__EXERCISE DETAILS__
Print the data that follows exactly.

━━━━━━━━━━━━━━━━━━━━━━━━━━━━━━

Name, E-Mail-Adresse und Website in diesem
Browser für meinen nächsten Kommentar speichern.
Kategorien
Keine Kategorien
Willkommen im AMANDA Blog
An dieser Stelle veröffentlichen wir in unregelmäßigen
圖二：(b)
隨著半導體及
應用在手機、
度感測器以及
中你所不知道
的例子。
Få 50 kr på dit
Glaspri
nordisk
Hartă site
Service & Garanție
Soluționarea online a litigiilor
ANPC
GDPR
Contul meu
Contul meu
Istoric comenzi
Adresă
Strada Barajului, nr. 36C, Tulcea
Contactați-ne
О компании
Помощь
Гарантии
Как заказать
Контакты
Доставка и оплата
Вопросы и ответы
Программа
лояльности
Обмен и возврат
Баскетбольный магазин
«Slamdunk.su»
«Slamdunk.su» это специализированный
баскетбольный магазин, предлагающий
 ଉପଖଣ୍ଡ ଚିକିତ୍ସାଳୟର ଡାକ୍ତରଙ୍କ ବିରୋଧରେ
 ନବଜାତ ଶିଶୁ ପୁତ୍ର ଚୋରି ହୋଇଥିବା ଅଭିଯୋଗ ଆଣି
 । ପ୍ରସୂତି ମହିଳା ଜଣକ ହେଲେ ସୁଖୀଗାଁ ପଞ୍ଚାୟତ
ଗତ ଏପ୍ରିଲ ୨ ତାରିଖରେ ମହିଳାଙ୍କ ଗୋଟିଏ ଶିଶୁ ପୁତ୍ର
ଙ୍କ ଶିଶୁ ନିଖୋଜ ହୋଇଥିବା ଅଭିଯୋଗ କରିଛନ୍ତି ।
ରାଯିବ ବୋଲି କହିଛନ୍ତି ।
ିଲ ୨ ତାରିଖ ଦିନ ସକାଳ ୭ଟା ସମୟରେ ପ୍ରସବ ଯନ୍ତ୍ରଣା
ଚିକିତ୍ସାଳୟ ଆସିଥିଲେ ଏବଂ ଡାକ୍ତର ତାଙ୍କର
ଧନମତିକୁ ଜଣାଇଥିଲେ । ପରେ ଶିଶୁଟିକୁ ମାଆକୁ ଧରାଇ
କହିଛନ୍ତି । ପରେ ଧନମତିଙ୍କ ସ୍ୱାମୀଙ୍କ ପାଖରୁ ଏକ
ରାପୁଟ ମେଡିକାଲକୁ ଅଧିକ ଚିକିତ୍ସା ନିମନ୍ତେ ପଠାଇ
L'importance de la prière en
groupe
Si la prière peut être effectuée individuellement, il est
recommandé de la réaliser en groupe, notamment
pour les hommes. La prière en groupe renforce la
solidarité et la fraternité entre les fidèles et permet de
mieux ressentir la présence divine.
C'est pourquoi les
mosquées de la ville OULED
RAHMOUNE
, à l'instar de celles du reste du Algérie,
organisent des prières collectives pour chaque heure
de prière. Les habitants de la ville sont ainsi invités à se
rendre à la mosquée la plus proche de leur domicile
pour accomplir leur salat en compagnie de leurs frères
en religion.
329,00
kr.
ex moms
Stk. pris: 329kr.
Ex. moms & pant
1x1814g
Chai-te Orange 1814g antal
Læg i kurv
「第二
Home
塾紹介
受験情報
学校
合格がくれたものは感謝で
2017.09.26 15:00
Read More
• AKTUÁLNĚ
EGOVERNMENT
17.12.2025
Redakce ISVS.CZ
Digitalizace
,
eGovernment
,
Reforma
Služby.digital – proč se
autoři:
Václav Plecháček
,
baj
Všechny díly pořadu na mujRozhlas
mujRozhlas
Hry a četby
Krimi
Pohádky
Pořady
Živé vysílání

━━━━━━━━━━━━━━━━━━━━━━━━━━━━━━

__FINISHED EXERCISE__
Name, E-Mail-Adresse und Website in diesem
Browser für meinen nächsten Kommentar speichern.
Kategorien
Keine Kategorien
Willkommen im AMANDA Blog
An dieser Stelle veröffentlichen wir in unregelmäßigen
圖二：(b)
隨著半導體及
應用在手機、
度感測器以及
中你所不知道
的例子。
Få 50 kr på dit
Glaspri
nordisk
Hartă site
Service & Garanție
Soluționarea online a litigiilor
ANPC
GDPR
Contul meu
Contul meu
Istoric comenzi
Adresă
Strada Barajului, nr. 36C, Tulcea
Contactați-ne
О компании
Помощь
Гарантии
Как заказать
Контакты
Доставка и оплата
Вопросы и ответы
Программа
лояльности
Обмен и возврат
Баскетбольный магазин
«Slamdunk.su»
«Slamdunk.su» это специализированный
баскетбольный магазин, предлагающий
 ଉପଖଣ୍ଡ ଚିକିତ୍ସାଳୟର ଡାକ୍ତରଙ୍କ ବିରୋଧରେ
 ନବଜାତ ଶିଶୁ ପୁତ୍ର ଚୋରି ହୋଇଥିବା ଅଭିଯୋଗ ଆଣି
 । ପ୍ରସୂତି ମହିଳା ଜଣକ ହେଲେ ସୁଖୀଗାଁ ପଞ୍ଚାୟତ
ଗତ ଏପ୍ରିଲ ୨ ତାରିଖରେ ମହିଳାଙ୍କ ଗୋଟିଏ ଶିଶୁ ପୁତ୍ର
ଙ୍କ ଶିଶୁ ନିଖୋଜ ହୋଇଥିବା ଅଭିଯୋଗ କରିଛନ୍ତି ।
ରାଯିବ ବୋଲି କହିଛନ୍ତି ।
ିଲ ୨ ତାରିଖ ଦିନ ସକାଳ ୭ଟା ସମୟରେ ପ୍ରସବ ଯନ୍ତ୍ରଣା
ଚିକିତ୍ସାଳୟ ଆସିଥିଲେ ଏବଂ ଡାକ୍ତର ତାଙ୍କର
ଧନମତିକୁ ଜଣାଇଥିଲେ । ପରେ ଶିଶୁଟିକୁ ମାଆକୁ ଧରାଇ
କହିଛନ୍ତି । ପରେ ଧନମତିଙ୍କ ସ୍ୱାମୀଙ୍କ ପାଖରୁ ଏକ
ରାପୁଟ ମେଡିକାଲକୁ ଅଧିକ ଚିକିତ୍ସା ନିମନ୍ତେ ପଠାଇ
L'importance de la prière en
groupe
Si la prière peut être effectuée individuellement, il est
recommandé de la réaliser en groupe, notamment
pour les hommes. La prière en groupe renforce la
solidarité et la fraternité entre les fidèles et permet de
mieux ressentir la présence divine.
C'est pourquoi les
mosquées de la ville OULED
RAHMOUNE
, à l'instar de celles du reste du Algérie,
organisent des prières collectives pour chaque heure
de prière. Les habitants de la ville sont ainsi invités à se
rendre à la mosquée la plus proche de leur domicile
pour accomplir leur salat en compagnie de leurs frères
en religion.
329,00
kr.
ex moms
Stk. pris: 329kr.
Ex. moms & pant
1x1814g
Chai-te Orange 1814g antal
Læg i kurv
「第二
Home
塾紹介
受験情報
学校
合格がくれたものは感謝で
2017.09.26 15:00
Read More
• AKTUÁLNĚ
EGOVERNMENT
17.12.2025
Redakce ISVS.CZ
Digitalizace
,
eGovernment
,
Reforma
Služby.digital – proč se
autoři:
Václav Plecháček
,
baj
Všechny díly pořadu na mujRozhlas
mujRozhlas
Hry a četby
Krimi
Pohádky
Pořady
Živé vysílání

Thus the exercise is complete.